[WO-1: B19 losmaking predikant
B19.1 Indien sprake is van een situatie waarin de predikant de gemeente blijvend niet meer met vrucht kan dienen, besluit de kerkenraad de predikant los te maken van de gemeente.
B19.2 De kerkenraad besluit niet tot losmaking dan na goedkeuring van de classis.
B19.3 Losmaking vindt niet plaats wanneer art. B21 van toepassing is.
B19.4 De losgemaakte predikant is gedurende twee jaren beroepbaar in de kerken.
B19.5 De kerkenraad die tot losmaking heeft besloten blijft verantwoordelijk inzake het ambt van de losgemaakte predikant.]

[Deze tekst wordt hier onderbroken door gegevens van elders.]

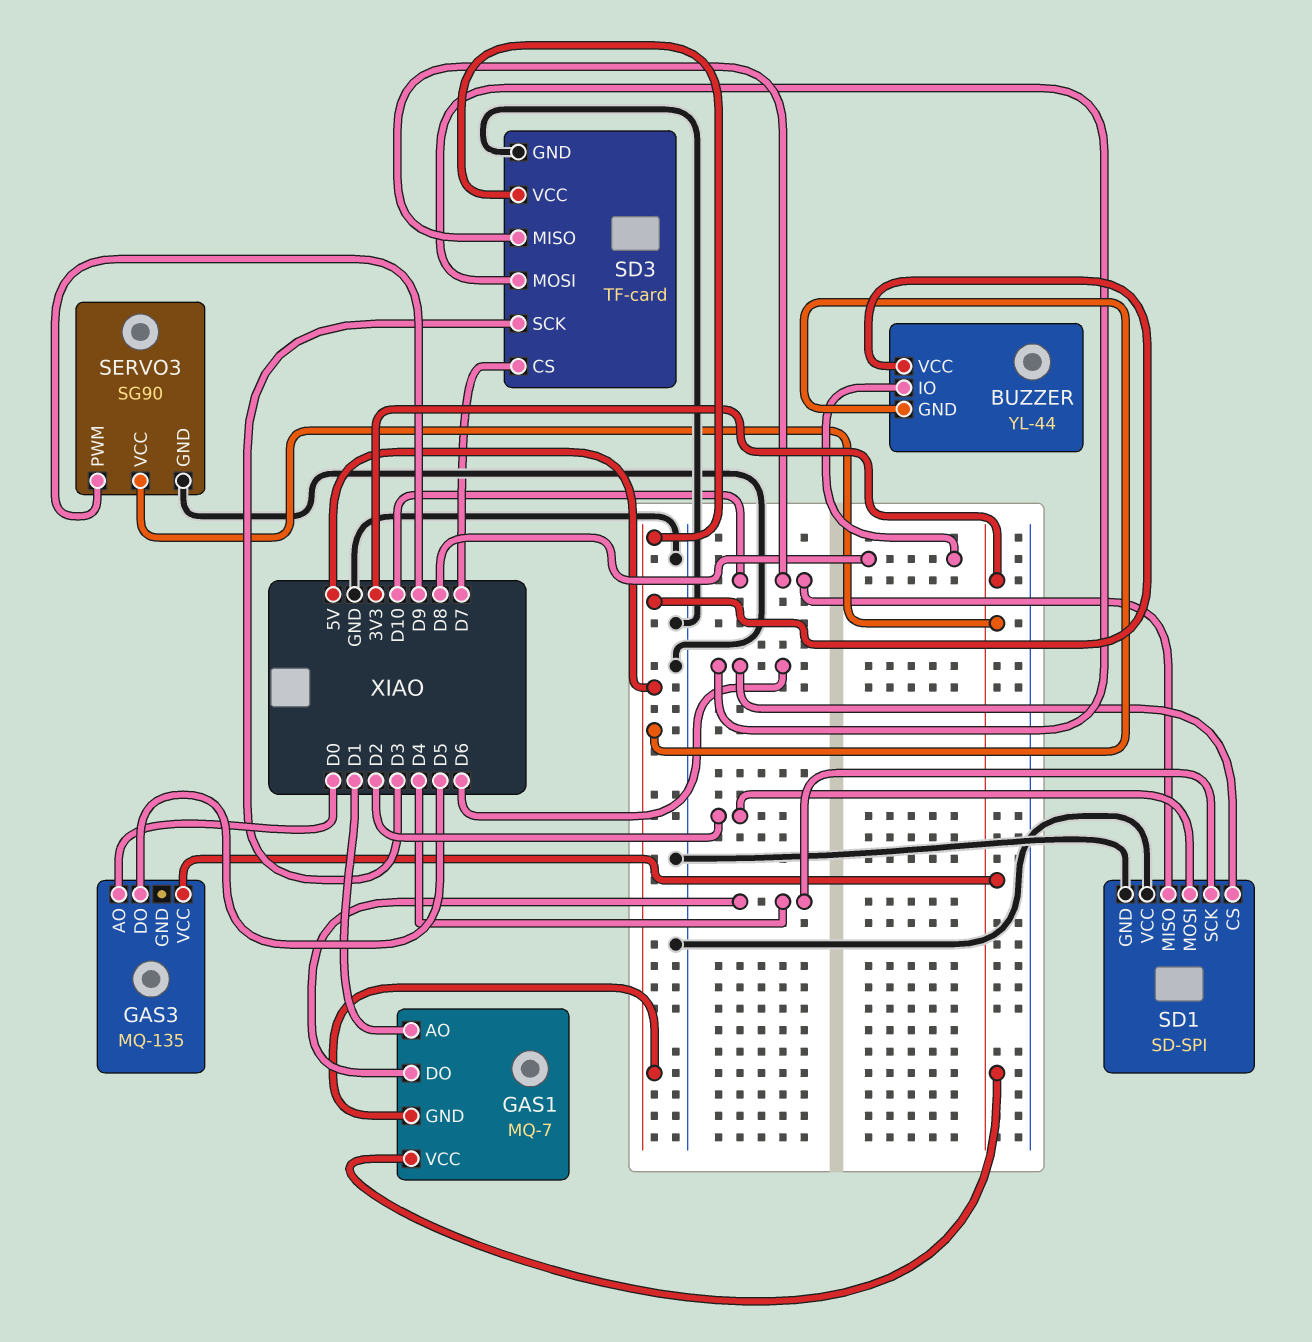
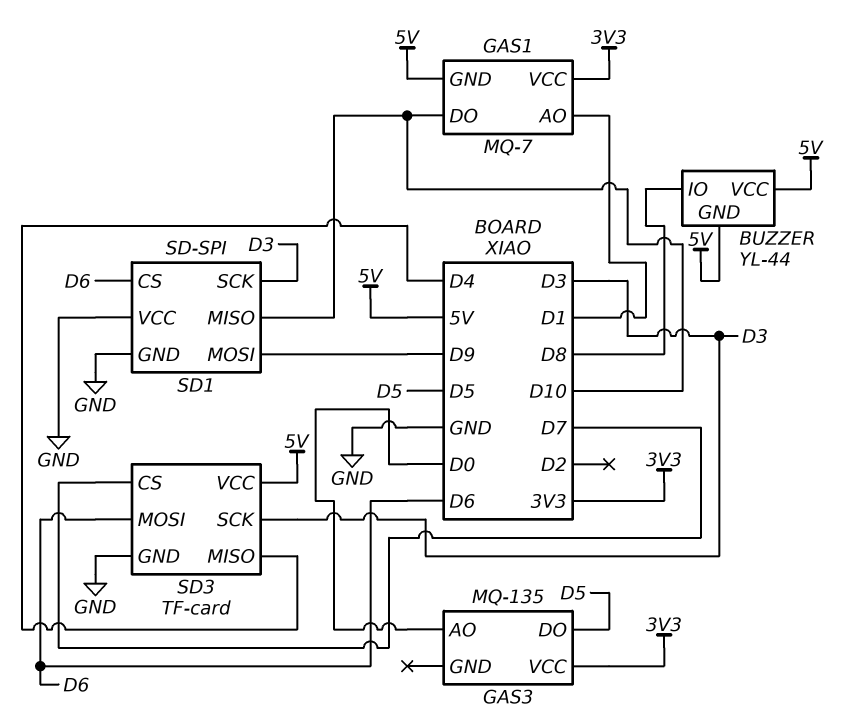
GAS1 pin DO: D4 -> D10
SD1 pin MOSI: D2 -> D9
SD1 pin SCK: D4 -> D3
SD3 pin MISO: D10 -> D4
SERVO3: SG90 -> none
SERVO3 pin GND: GND -> none
SERVO3 pin PWM: D9 -> none
SERVO3 pin VCC: 3V3 -> none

[WO-2: B19 losmaking predikant
B19.1 Indien sprake is van een situatie waarin de predikant de gemeente blijvend niet meer met vrucht kan dienen, besluit de kerkenraad de predikant los te maken van de gemeente overeenkomstig de generale regeling voor predikantszaken.]

B19 losmaking predikant
B19.1 Indien sprake is van een situatie waarin de predikant de gemeente blijvend niet meer met vrucht kan dienen, besluit de kerkenraad de predikant los te maken van de gemeente. Dit besluit behoeft vooraf de goedkeuring van de classis.

|64|

Toelichting B19

1. De verwijzing naar de GRP vervalt, want dit is nu geregeld in B23.1.

2. Daarentegen vermelden we weer in de KO zelf de vereiste goedkeuring van de classis als essentiële waarborg voor een zorgvuldige hantering van deze maatregel. Meerdere reacties vragen hier om.

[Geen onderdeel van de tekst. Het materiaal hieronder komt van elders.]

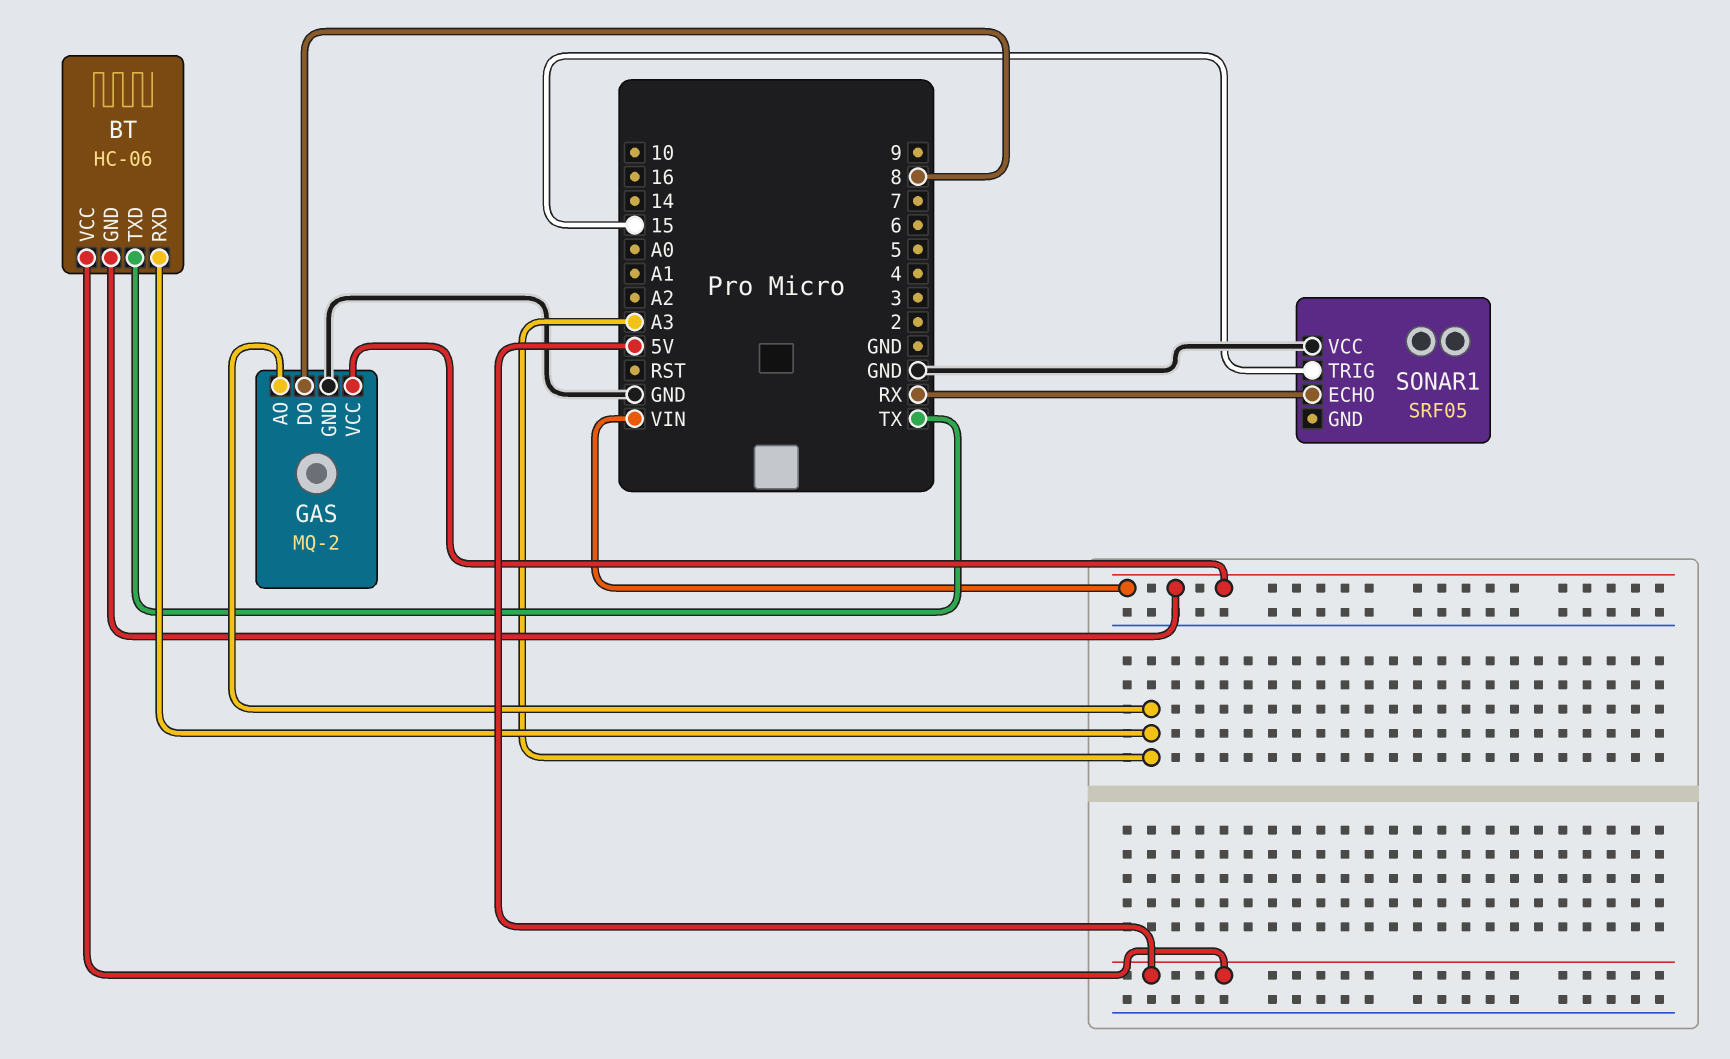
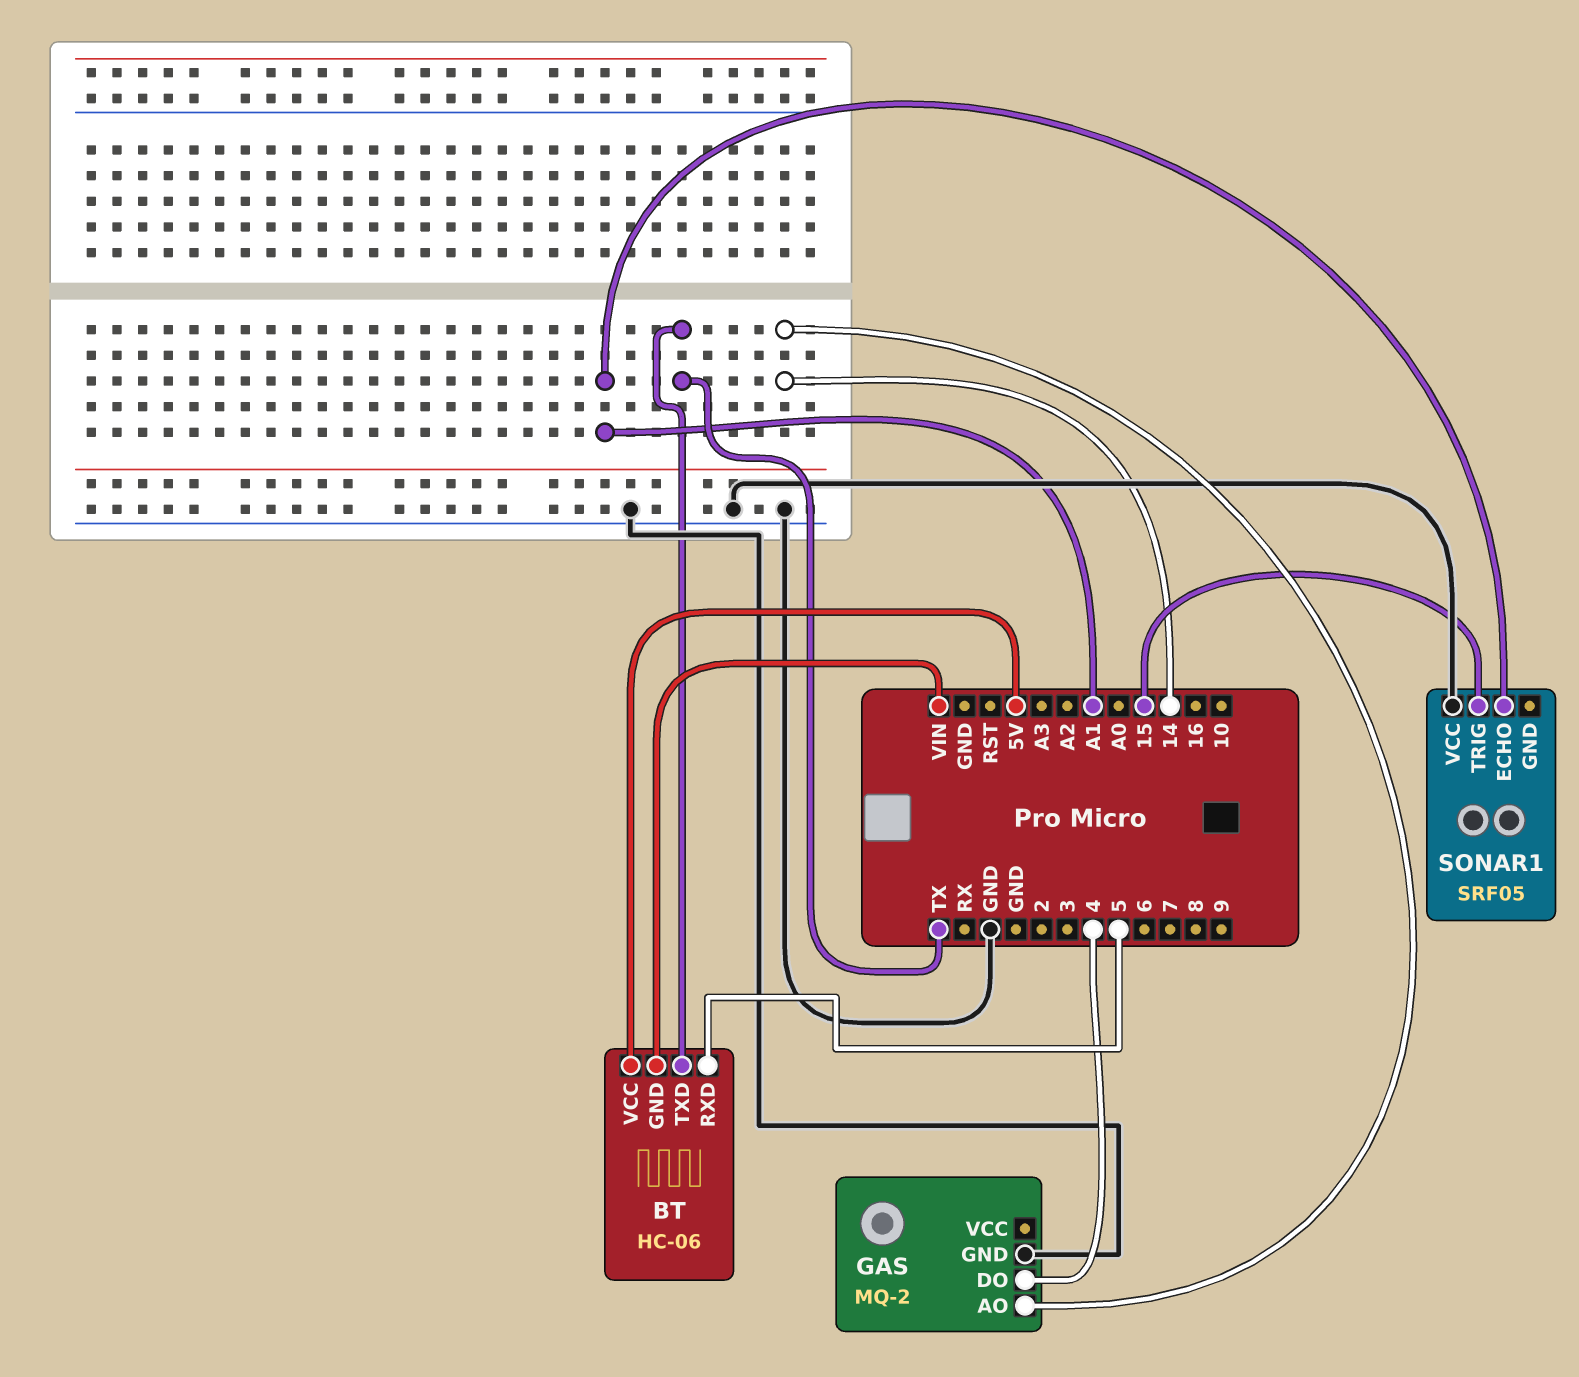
BT pin RXD: A3 -> 5
GAS pin AO: A3 -> 14
GAS pin DO: 8 -> 4
GAS pin VCC: VIN -> none
SONAR1 pin ECHO: RX -> A1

3. In één reactie komt tot uiting dat het criterium “de gemeente blijvend niet meer met vrucht kunnen dienen” als een ‘wollige’ uitdrukking voorkomt. Wij menen dat dit criterium toch de elementen aangeeft waar het in essentie om gaat: (a) een vruchteloze verhouding, (b) tussen gemeente en predikant, (c) van blijvende aard. Uit de formule blijkt ook (d) het situationele karakter en (e) het als predikant niet meer dienstbaar kunnen zijn aan de opbouw van de gemeente.